Source extract —
....................

What's more, the output from their mid 60's San Francisco contemporaries suggest that most of them could blow the Grateful Dead off stage. Country Joe & The Fish didn't sing too well either but their barrier bending music put them in a totally different league; Jefferson Airplane combined more complex musicianship with far more innovative songwriting; Big Brother & the Holding Company played tighter and more powerful blues and, the Steve Miller Band laid down much better R&B. Cast the net wider to include other "extended jam" exponents of the time such as Cream, Jimi Hendrix and early Pink Floyd and comparisons become ridiculous. The excuse put forward by Grateful Dead fans is that you had too see them live to appreciate their music, but... live recordings of all of the above suggest that they were more interesting, exciting & creative than the ponderous Dead! Yet their reputation remains up there with or ahead of them all... why?

....................

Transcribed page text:
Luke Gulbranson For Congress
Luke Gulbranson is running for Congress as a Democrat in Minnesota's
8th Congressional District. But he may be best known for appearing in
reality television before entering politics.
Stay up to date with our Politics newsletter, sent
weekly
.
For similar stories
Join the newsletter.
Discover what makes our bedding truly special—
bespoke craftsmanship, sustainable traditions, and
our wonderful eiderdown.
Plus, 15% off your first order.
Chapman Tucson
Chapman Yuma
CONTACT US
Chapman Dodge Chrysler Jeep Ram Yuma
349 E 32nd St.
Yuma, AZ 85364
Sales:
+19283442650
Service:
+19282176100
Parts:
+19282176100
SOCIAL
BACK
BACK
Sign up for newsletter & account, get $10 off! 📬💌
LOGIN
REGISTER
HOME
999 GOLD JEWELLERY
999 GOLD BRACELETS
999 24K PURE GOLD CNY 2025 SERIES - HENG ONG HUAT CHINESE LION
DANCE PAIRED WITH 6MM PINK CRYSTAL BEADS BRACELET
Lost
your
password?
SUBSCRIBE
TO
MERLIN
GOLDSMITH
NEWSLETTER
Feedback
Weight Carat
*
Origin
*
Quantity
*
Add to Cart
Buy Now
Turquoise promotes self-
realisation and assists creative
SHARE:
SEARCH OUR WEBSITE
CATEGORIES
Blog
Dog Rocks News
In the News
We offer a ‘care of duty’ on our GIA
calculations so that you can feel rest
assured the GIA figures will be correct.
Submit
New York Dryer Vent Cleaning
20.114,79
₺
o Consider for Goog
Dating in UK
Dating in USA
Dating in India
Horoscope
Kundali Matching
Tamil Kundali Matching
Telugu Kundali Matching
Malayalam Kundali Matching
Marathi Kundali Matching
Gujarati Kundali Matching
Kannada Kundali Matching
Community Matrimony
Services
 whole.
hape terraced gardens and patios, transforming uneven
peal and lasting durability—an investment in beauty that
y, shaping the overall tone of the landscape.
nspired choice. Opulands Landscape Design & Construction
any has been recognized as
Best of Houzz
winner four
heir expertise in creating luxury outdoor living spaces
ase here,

....................

What to work on —
**A)** Answer these questions from the passage on the Grateful Dead, one per line:
(i) Which band does the passage say played tighter and more powerful blues?
(ii) What excuse does it say Grateful Dead fans put forward?
(iii) Which other "extended jam" exponents of the time does it name?
**B)** Extend the passage on the Grateful Dead, picking up right after its closing question.

Answer set —
**A)**
(i) Big Brother & the Holding Company
(ii) That you had to see them live to appreciate their music
(iii) Cream, Jimi Hendrix and early Pink Floyd

**B)**
Well... the answer is here. "DARK STAR"... 23 minutes of genuinely inspired guitar interaction and virtuosity, flawed only by a couple of short shots of horribly off-key vocals. Untypical, closer to free-form jazz than West Coast rock and quite breathtaking: one brilliant track on which much of a thirty-year career was based. If you, like me, are not a fan buy "Live Dead" for this alone, marvel and don't bother with any of the rest.